**PROBLEM TO WORK ON**: Please name every part of Vardohus fort that the Vardo text below mentions.

**TEXT SEGMENT**:
########################################

Around 16.00 we stop at Vardo for an hour. As we are waiting to leave the ship I get talking with one of the friendly Able Seamen who is waiting with us not, it turns out, to go to the fort like us, but to visit a church at the centre of yet another 1600s witch burning frenzy. Then the drawbridge is down and Egbert leads a large group of us to Vardohus fort, which I remember from before. While the others mill about in the fort courtyard and visit the historical display rooms, I go up onto the battlements, treading cautiously over treacherous ice. It is nice to have peace and quiet and to look around and up at the sky. Long cloudy streaks are coming out of the far horizon splitting and curving like sea kelp. There is no colour but they look like they could be Northern Lights. I watch for a while and then go gingerly back down and ask Egbert how you can tell between clouds and Northern Lights. He takes a quick look up from the lit coutyard and says it is too cloudy, you cannot see the stars so it won’t be the Northern Lights. We finish off at the fort and all head back to the ship in time for dinner. The Able Seaman finds me and gives me a small booklet on the witch burnings in English that he very kindly got for me. It is grim reading. A little later afterwards, I bump into Egbert and he tells me that I probably had seen the Northern Lights because a colleague off the ship was also in town and saw them. Obviously I’m pleased and wonder if the Able Seaman was the colleague.

########################################

**DATA UNDER STUDY**:
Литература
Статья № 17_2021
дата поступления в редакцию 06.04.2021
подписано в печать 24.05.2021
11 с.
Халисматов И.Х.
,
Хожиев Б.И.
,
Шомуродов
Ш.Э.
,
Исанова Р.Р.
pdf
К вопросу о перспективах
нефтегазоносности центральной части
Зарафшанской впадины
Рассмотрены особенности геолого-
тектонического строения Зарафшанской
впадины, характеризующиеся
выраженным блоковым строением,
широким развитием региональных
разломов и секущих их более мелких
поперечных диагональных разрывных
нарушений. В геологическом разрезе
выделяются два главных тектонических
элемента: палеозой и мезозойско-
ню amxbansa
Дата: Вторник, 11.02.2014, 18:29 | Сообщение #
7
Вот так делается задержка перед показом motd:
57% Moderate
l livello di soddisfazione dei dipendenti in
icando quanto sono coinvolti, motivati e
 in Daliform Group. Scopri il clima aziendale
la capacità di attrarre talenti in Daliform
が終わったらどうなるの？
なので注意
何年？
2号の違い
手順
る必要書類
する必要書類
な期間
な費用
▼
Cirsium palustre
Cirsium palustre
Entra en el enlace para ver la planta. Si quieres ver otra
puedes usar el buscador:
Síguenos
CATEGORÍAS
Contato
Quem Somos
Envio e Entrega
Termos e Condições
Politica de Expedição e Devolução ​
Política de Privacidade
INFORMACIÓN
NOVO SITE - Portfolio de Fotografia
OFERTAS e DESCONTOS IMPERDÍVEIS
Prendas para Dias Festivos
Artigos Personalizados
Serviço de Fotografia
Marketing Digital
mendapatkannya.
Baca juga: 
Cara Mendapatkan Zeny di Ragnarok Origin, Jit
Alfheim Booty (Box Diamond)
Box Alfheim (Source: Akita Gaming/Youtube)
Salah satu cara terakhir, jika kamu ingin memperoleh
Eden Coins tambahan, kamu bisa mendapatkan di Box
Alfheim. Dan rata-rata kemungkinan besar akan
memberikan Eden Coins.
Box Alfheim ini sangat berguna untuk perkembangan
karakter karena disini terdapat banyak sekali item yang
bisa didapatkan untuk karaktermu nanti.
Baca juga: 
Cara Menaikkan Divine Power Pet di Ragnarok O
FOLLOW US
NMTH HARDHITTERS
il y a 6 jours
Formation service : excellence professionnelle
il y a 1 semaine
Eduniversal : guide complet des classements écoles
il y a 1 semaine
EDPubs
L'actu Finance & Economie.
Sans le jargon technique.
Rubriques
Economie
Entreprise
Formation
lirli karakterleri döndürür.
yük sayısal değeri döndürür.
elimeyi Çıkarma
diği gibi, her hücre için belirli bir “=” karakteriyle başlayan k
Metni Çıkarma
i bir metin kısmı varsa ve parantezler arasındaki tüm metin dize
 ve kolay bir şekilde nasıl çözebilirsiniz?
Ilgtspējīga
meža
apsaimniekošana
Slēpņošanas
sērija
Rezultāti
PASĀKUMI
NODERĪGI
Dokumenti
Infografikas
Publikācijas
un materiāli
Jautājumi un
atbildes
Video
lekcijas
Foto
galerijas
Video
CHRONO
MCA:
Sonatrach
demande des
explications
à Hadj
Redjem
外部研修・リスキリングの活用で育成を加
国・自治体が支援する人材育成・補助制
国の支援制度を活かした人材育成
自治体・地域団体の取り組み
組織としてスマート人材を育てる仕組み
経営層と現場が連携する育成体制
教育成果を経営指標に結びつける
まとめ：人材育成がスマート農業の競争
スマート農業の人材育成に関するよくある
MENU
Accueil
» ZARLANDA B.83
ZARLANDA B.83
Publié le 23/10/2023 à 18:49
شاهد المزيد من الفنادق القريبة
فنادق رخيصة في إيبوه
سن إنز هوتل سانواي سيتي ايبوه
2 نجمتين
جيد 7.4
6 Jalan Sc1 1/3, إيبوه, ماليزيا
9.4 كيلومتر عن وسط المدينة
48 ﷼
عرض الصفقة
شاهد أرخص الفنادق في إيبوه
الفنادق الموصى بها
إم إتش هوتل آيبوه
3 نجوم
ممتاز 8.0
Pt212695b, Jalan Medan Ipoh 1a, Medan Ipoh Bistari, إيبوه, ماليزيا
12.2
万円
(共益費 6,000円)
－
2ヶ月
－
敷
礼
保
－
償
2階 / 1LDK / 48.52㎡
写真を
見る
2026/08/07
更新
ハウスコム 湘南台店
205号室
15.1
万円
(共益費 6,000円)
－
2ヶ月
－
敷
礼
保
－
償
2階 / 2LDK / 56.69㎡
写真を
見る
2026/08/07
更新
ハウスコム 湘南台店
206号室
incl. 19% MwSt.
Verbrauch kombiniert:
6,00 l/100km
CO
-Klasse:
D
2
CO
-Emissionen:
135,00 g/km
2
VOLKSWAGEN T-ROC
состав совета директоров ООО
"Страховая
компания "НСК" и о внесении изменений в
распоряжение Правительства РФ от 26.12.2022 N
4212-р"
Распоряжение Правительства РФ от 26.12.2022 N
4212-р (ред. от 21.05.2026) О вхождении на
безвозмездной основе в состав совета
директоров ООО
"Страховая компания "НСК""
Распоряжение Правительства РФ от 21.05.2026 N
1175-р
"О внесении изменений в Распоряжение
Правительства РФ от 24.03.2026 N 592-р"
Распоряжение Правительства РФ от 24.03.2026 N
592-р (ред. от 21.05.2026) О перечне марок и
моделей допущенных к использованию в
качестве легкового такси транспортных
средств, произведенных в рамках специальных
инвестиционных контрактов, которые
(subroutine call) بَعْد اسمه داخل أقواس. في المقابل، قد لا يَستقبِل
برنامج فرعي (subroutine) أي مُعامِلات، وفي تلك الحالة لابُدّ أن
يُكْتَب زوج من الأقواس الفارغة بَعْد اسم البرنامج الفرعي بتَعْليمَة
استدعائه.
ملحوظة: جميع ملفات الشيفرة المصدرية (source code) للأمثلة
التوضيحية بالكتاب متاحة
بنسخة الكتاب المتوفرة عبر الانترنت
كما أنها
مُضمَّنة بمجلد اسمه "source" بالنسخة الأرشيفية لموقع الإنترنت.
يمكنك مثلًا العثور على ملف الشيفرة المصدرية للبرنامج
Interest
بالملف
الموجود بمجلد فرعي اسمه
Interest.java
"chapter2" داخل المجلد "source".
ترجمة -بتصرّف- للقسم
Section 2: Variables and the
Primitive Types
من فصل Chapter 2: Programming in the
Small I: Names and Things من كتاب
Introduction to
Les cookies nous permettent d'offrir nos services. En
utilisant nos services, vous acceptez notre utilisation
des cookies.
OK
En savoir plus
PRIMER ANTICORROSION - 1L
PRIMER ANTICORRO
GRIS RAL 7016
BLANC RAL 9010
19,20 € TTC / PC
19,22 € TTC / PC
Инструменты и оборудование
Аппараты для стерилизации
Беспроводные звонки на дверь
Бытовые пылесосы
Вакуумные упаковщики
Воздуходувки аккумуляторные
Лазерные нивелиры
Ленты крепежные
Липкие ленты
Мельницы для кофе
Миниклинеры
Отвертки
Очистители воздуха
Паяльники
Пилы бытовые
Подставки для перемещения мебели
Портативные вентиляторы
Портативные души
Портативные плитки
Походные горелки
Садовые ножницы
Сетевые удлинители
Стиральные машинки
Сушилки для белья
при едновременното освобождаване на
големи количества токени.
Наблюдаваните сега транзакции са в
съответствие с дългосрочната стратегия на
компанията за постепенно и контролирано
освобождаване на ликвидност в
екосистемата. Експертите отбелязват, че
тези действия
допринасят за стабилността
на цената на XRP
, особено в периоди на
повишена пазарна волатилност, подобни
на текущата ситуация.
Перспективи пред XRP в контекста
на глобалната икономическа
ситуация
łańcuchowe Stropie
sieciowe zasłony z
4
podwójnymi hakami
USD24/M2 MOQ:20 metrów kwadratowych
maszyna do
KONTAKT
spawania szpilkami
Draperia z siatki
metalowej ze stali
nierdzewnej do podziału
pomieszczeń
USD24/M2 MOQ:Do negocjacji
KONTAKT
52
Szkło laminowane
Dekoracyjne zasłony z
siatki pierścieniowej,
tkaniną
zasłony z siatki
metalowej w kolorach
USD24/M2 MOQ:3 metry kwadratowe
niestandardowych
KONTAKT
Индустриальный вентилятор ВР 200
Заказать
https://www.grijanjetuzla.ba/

########################################

**SOLUTION**:
- the fort courtyard
- the historical display rooms
- the battlements